Add core_eia176__yearly_company_characteristics#5197
Conversation
|
Check out this pull request on See visual diffs & provide feedback on Jupyter Notebooks. Powered by ReviewNB |
Extracts operational and ownership characteristics from EIA-176 Part 3 (Lines B–F) into a new annual company-level table. Includes boolean is_* columns for operation/ownership types, other_ownership_description, and has_alternative_fuel_fleet derived from the company data table.
…76__yearly_company_characteristics
- Use map({1.0: True}) instead of eq(1.0) for has_alternative_fuel_fleet so years
where the question wasn't asked (1997-2004, 2016-2024) remain NULL rather than False
- Set operating_state to sa.Enum(...) and nullable=False in migration; all is_* columns
to nullable=False to match actual transform output
- Add required: True and enum constraints to FIELD_METADATA_BY_RESOURCE so metadata
matches migration schema (fixes test_migrations_match_metadata)
- Add not_null dbt tests for all is_* columns
401c5d5 to
255a29c
Compare
…ny_characteristics
…ne from v2026.3.0
… onto current head
|
Hi @e-belfer, Ready for a review! |
e-belfer
left a comment
There was a problem hiding this comment.
I think this is off to a good start!
My main question is that at present this covers Part 3 Line A and a bit of B of the original survey, but the description and the original issue indicate this table should cover A-F.
This would mean including the following variables:
- alternative_fleet_size (Part B)
- customer_choice_residential_eligible (Part C)
- customer_choice_residential_participating (Part C)
- sales_acquisitions_1_yes_0_no (Part D)
- natural_gas_pump_price (not on the form but provided through portal)
Part E might require its own table with a PK of operator ID, year and county. However, the rest of these fields can/should probably fit into this existing table. I was only able to find this data in the bulk file and not the report downloads, so this is probably out of scope for this issue. This is also true for the customer choice commercial eligible/participating fields. See #4729.
A few other minor notes:
- See my comment below about the failing operator state ENUM constraint.
- Given the total non-overlap of the other_ownership fields 1 and 2, I think we can safely combine them into one boolean field. This appears identically in the raw data, so it isn't caused by a mismapping on our end but the secondary field only appears in 2016 and isn't conveying any additional information.
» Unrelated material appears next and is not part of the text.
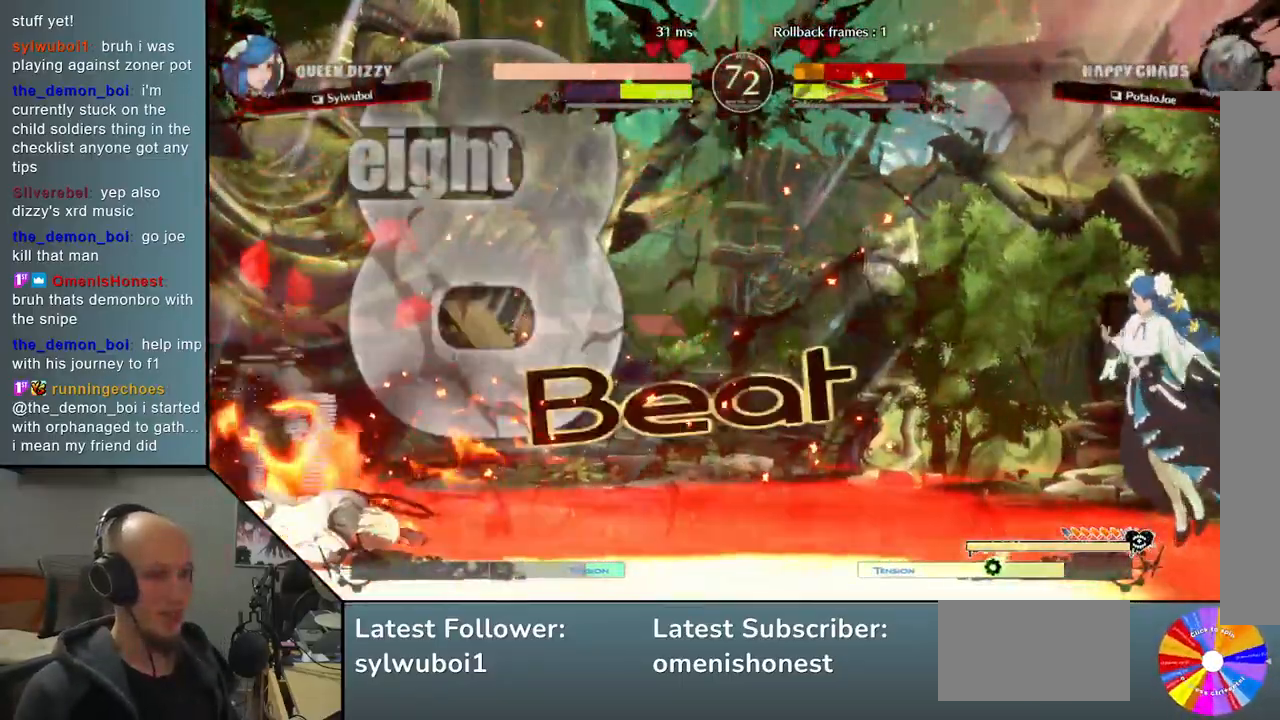
{"buttons": [], "left_stick": "center", "events": []}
- Verified in the raw data that provision of the "other description" column happens often without checking the "is_other" box - I don't think we need any action here, the current status seems fine.
| "natural_gas_other_disposition_items": None, | ||
| "natural_gas_supply_items": None, | ||
| "operation_types_and_sector_items": None, | ||
| "type_of_operations_and_sector_items": "operation_types_and_sector_items", |
There was a problem hiding this comment.
Great catch about the misname. We actually created this problem by naming the column mapping CSV type_of_operations_and_sector_items - rather than performing a rename here, you could fix this problem at the source by renaming pudl/package_data/eia176/column_maps/type_of_operations_and_sector_items.csv to pudl/package_data/eia176/column_maps/operation_types_and_sector_items.csv
| "type": "boolean", | ||
| "description": "Whether the company operates a public compressed natural gas (CNG) fueling station.", | ||
| }, | ||
| "is_public_liquid_natural_gas_fueling_station": { |
There was a problem hiding this comment.
| "is_public_liquid_natural_gas_fueling_station": { | |
| "is_public_lng_fueling_station": { |
Elsewhere in the fields we use lng and I think that's a fine abbreviation here and elsewhere, especially with your helpful field definition.
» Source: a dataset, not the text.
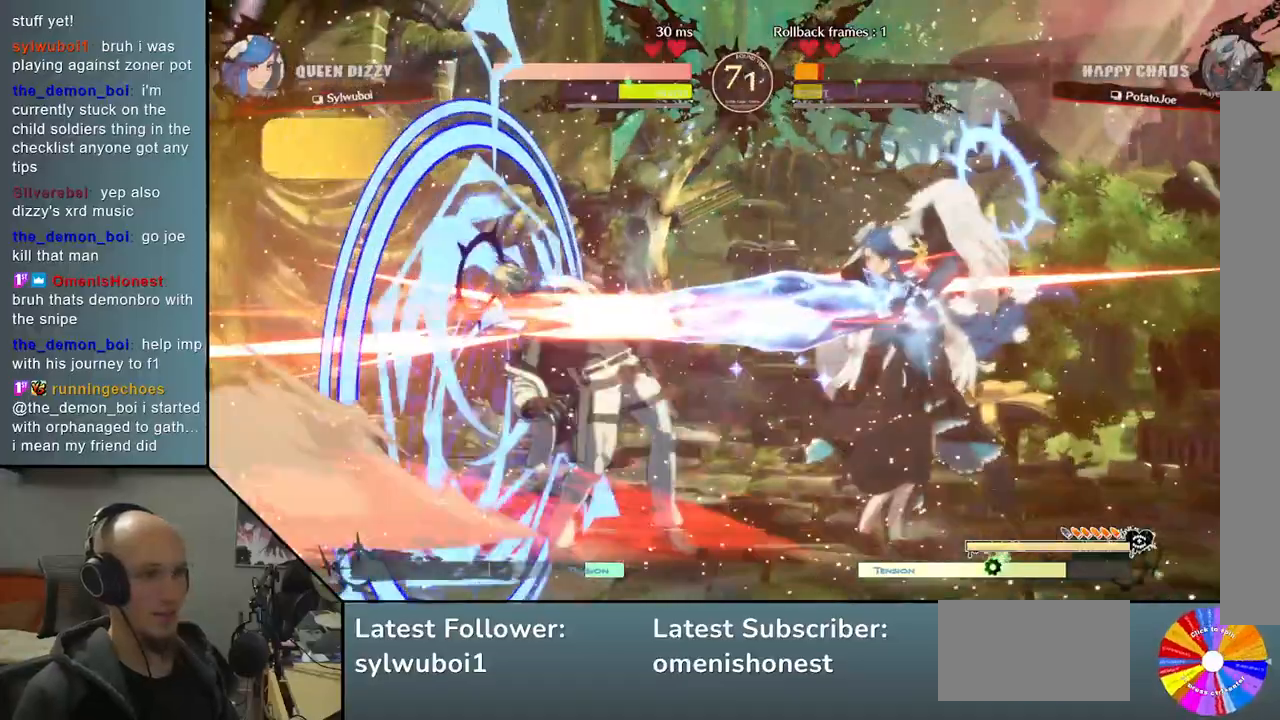
{"buttons": [], "left_stick": "left", "events": [[200, "left_stick", "left"]]}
| "core_eia176__yearly_company_characteristics": { | ||
| "operating_state": { | ||
| "description": "State that the operator is reporting for.", | ||
| "constraints": {"required": True, "enum": SUBDIVISION_CODES_ISO3166}, |
There was a problem hiding this comment.
This constraint is currently failing with the following error:
ValueError: Values in operating_state column are not included in categorical values in field enum constraint and will be converted to nulls (['FX', 'OO', 'BL', 'MX']).
These all appear to be derived from adjustment records. I'm relatively confident that MX is Mexico, but I wasn't able to track down precise confirmation of any of these - the best way to confirm this would be to email the EIA and ask (eiainfonaturalgas@eia.gov).
If we're able to map these to specific regions (e.g., federal adjustment, adjustment from Mexican imports) we should keep them and expand the enum. Otherwise, we should null them.
| "additional_summary_text": ( | ||
| "a company's operational and ownership characteristics." | ||
| ), | ||
| "additional_source_text": "(Part 3, Lines B–F)", |
There was a problem hiding this comment.
This actually covers Part 3, Line A and a bit of Line B at the present. Were you planning to add in other columns to cover the rest of B-F?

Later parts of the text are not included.